The Pepperdine women’s basketball team will begin dribbling toward its 2018-19 season next week. 

The college hoops squad will hold a series of practices in July. During the summer sessions, the players will work on hoops skills, lift weights and do conditioning in preparation for the season, which starts in three months.

Waves head coach DeLisha Milton-Jones said next month is a big deal for the group.

“What we do in July will set the tone for what we do in September when we come back together,” she said. 

Milton-Jones, a former professional basketball player entering her second season as Pepperdine’s coach, said the team’s tone includes three “non-negotiables.” 

“Non-negotiables are complacency, being irresponsible and not doing everything you need to do to make sure you have an enjoyable experience,” she said. “A large part of that is my responsibility but whatever part they play in it, I want to make sure they know it.”

The Waves finished last season with a 10-20 record including a 5-13 record in the West Coast Conference. The 2017-18 campaign was the first time in six years that Pepperdine finished with a double-digit number of victories. The wins were over non-WCC foes Long Beach State, Nevada, Idaho State and Utah Valley, and conference opponents Santa Clara, San Diego, San Francisco, Portland and Loyola Marymount. The Waves also defeated Santa Clara in the first round of the WCC tournament. 

Pepperdine won seven games the season before, so the squad’s coach said fans and people around the basketball program were happy with the improvement and could sense a culture shift with the team. 
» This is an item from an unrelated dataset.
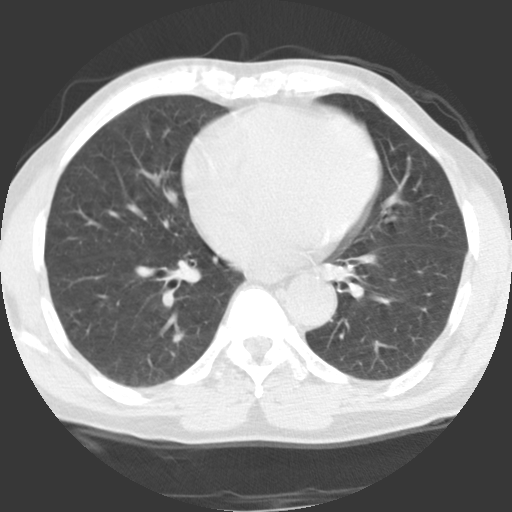
Chest CT (low-dose screening protocol), one axial image, baseline annual screen, lung window (W 1500 / L -600 HU), 2.5 mm slice thickness, standard (soft-tissue) reconstruction kernel (STANDARD), 140 kVp, slice 39 of 109 in the series, 512 × 512 image matrix, field of view 288 × 288 mm. Male participant, aged 58 years at enrolment. Current smoker at enrolment.
Expert-annotated lung lesion, bounding box <159,324,193,352> (left, top, right, bottom; pixels). Screening reader's record for this exam (one nodule recorded; not confirmed to be the boxed lesion): non-calcified nodule or mass ≥4 mm, left upper lobe, 10 × 9 mm, poorly defined margins, ground glass attenuation. Note: the box lies in the patient's right hemithorax on this image, whereas the reader's record names the left lung; they may be different findings.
Milton-Jones said the shift took a lot of work throughout a season in which the Waves’ 10 wins were sprinkled among a lot of defeats. The Olympian and former WNBA All-Star said one thing she wanted to address with the team was complacency.

“I had to show the young ladies how they were maneuvering—they were selling themselves short,” Milton-Jones said. “A lot of them were just complacent with showing up to the games and just putting forth an effort for a few quarters, and when things got hard they folded. Anyone that knows me as a player [knows] that I am a fighter to the end. I love competing, and that is what I wanted to instill in every young lady in the program.”

Confidence was also an issue, initially. Milton-Jones spoke of how any time she would see a player putting themselves down she would address it quickly, especially in practice. 

“I would say, ‘Stop. What are you thinking right now?’ And they would say something like, ‘I suck. I can’t make a shot.’ I would say, ‘You are the only one in this gym that is thinking that about you. All I see is a very good player that missed a shot, but you are going to have another opportunity and I believe you are going to hit this next one,’” the head Wave recalled.

Milton-Jones changed the Waves’ mentality by helping them fall in love with basketball and working on their skills. She said that took many conversations, being available 24/7 and reminding the girls that she was once a player, so she is familiar with any issues they were going through. 

The coach said Pepperdine began to hit its stride when conference play began. Milton-Jones said opponents knew the Waves were going to play hard for the entire game. 

But the team—and their coach—were also tested.

Opposing coaches knew that Milton-Jones was an assistant coach for only one season before being named head coach, so they tested Pepperdine with funky defenses and complex plays on offense. 

Senior forward Yasmine Robinson-Bacote led the way for Pepperdine. The All-WCC first team member averaged 17.8 points and 7.4 rebounds each game. Guard Paige Fecske, an honorable mention All-WCC player and senior, was second on the team in scoring, averaging 10.5 points a contest and shooting 38.4 percent from three-point range.

The two leading scorers will still be with the Waves this season, but Pepperdine did lose some players to graduation. The Waves will have six newcomers on the roster when July practice starts. 

Milton-Jones said the four freshmen—twin forwards Jayda and Jayla Ruffus-Milner, forward Skye Lindsay, and guard Malia Bambrick—and junior college transfers—guard Deezha Battle and center Ashleen Quirke—make up the most talented and deepest recruiting class Pepperdine has had in the last five years. The coach said she will depend on the returning Waves to show the new players how the non-negotiables work.

Milton-Jones hasn’t set any expectations for Pepperdine’s coming season but believes more of it will be focused on coaching “real Xs and Os and the nitty gritty of the game” since 75 percent of her first season as head coach was spent establishing a culture of the team. 

“Now, we are transitioning from a phase where I had to get them to understand what competition was,” she said. “I had them competing against each other all the time. Now, I’m teaching them how to compete together as opposed to against each other. Let’s do it together and we can go farther.”